I can not understand how is it possible the people is using IoT without needing it, totally naked, without even demand any kind of protection designs, or/and even giving third parties all that information, because it can be even dangerous.

Semi-Of-topic:

I would like to have a lidar vacuum cleaner, for to clean effectively zones without collisions with a mapping, etc. Past year I took a look to manufacturers and models, but it seems that from the beginning, when they started to sell them years ago, those devices with mapping require to be connected to the wifi and to the internet; they submit the mapping of your home to internet, the manufacturer server, for to let you make use of such mapping for to run the vacuum cleaner. Oh my...

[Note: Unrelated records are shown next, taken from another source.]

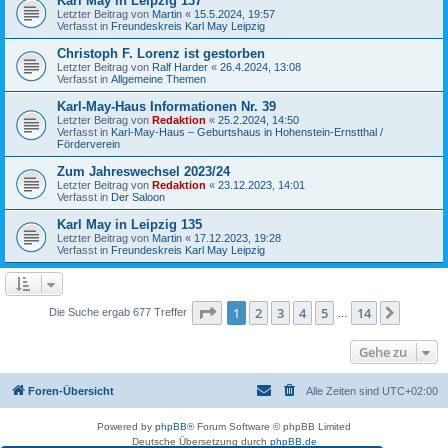
Karl May in Leipzig 137
Letzter Beitrag von
Martin
«
15.5.2024, 19:57
Verfasst in
Freundeskreis Karl May Leipzig
Christoph F. Lorenz ist gestorben
Letzter Beitrag von
Ralf Harder
«
26.4.2024, 13:08
Verfasst in
Allgemeine Themen
Karl-May-Haus Informationen Nr. 39
Letzter Beitrag von
Redaktion
«
25.2.2024, 14:50
Verfasst in
Karl-May-Haus – Geburtshaus in Hohenstein-Ernstthal /
Förderverein
Zum Jahreswechsel 2023/24
Letzter Beitrag von
Redaktion
«
23.12.2023, 14:01
Verfasst in
Der Saloon
Karl May in Leipzig 135
Letzter Beitrag von
Martin
«
17.12.2023, 19:28
Verfasst in
Freundeskreis Karl May Leipzig
Seite
1
von
14
1
2
3
4
5
14
Nächst
Die Suche ergab 677 Treffer
…
Gehe zu
Foren-Übersicht
Alle Zeiten sind
UTC+02:00
Powered by
phpBB
® Forum Software © phpBB Limited
Deutsche Übersetzung durch
phpBB.de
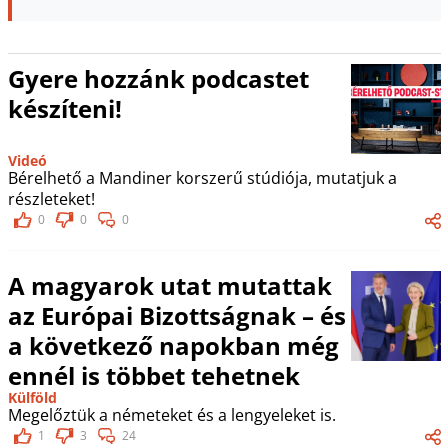
Gyere hozzánk podcastet
készíteni!
Videó
Bérelhető a Mandiner korszerű stúdiója, mutatjuk a
részleteket!
0
0
0
A magyarok utat mutattak
az Európai Bizottságnak – és
a következő napokban még
ennél is többet tehetnek
Külföld
Megelőztük a németeket és a lengyeleket is.
1
3
24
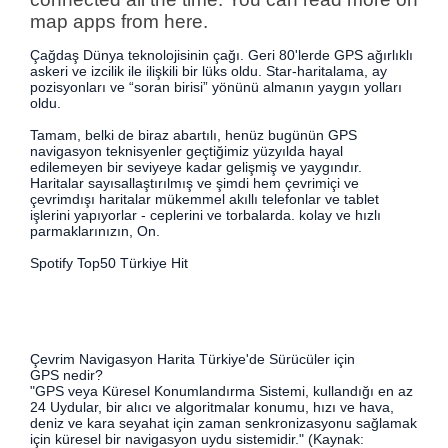
Çağdaş Dünya teknolojisinin çağı. Geri 80'lerde GPS ağırlıklı
askeri ve izcilik ile ilişkili bir lüks oldu. Star-haritalama, ay
pozisyonları ve “soran birisi” yönünü almanın yaygın yolları
oldu.
Tamam, belki de biraz abartılı, henüz bugünün GPS
navigasyon teknisyenler geçtiğimiz yüzyılda hayal
edilemeyen bir seviyeye kadar gelişmiş ve yaygındır.
Haritalar sayısallaştırılmış ve şimdi hem çevrimiçi ve
çevrimdışı haritalar mükemmel akıllı telefonlar ve tablet
işlerini yapıyorlar - ceplerini ve torbalarda. kolay ve hızlı
parmaklarınızın, On.
Spotify Top50 Türkiye Hit
Çevrim Navigasyon Harita Türkiye'de Sürücüler için
GPS nedir?
"GPS veya Küresel Konumlandırma Sistemi, kullandığı en az
24 Uydular, bir alıcı ve algoritmalar konumu, hızı ve hava,
deniz ve kara seyahat için zaman senkronizasyonu sağlamak
için küresel bir navigasyon uydu sistemidir." (Kaynak:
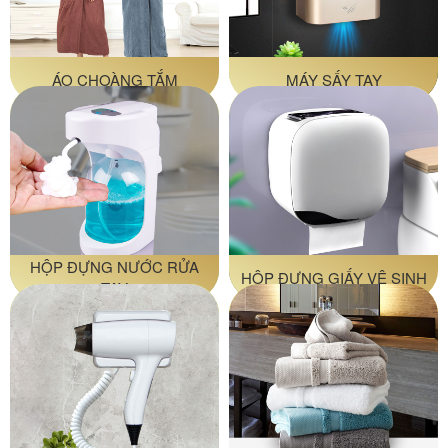
ÁO CHOÀNG TẮM
MÁY SẤY TAY
HỘP ĐỰNG NƯỚC RỬA
HỘP ĐỰNG GIẤY VỆ SINH
TAY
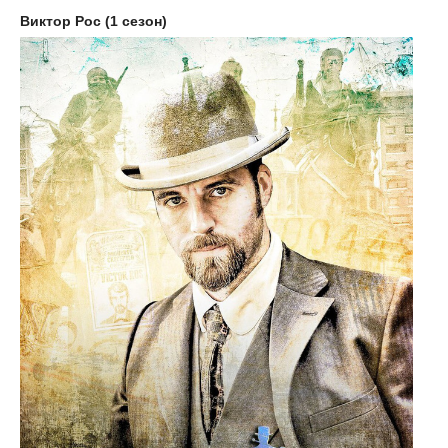
Виктор Рос (1 сезон)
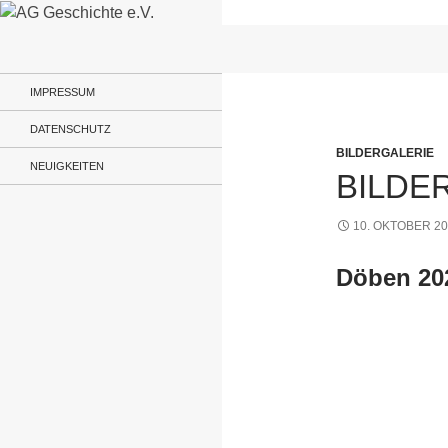
Zum
Inhalt
Suchen
AG Geschichte e.V.
springen
IMPRESSUM
DATENSCHUTZ
BILDERGALERIE
NEUIGKEITEN
BILDE
10. OKTOBER 2
Döben 20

I could not even find more information on the forums (in several languages), people don't seem to find this as a inconvenient? for me it's an absolute no go.

All of this is approaching the classic dystopian books that should remain in the sci-fi section.


I think it makes a big difference if your home is running on open source stuff or not.

I wouldn't be comfortable with Google or Amazon running my house but if it's stuff I flashed myself from github it's a lot better.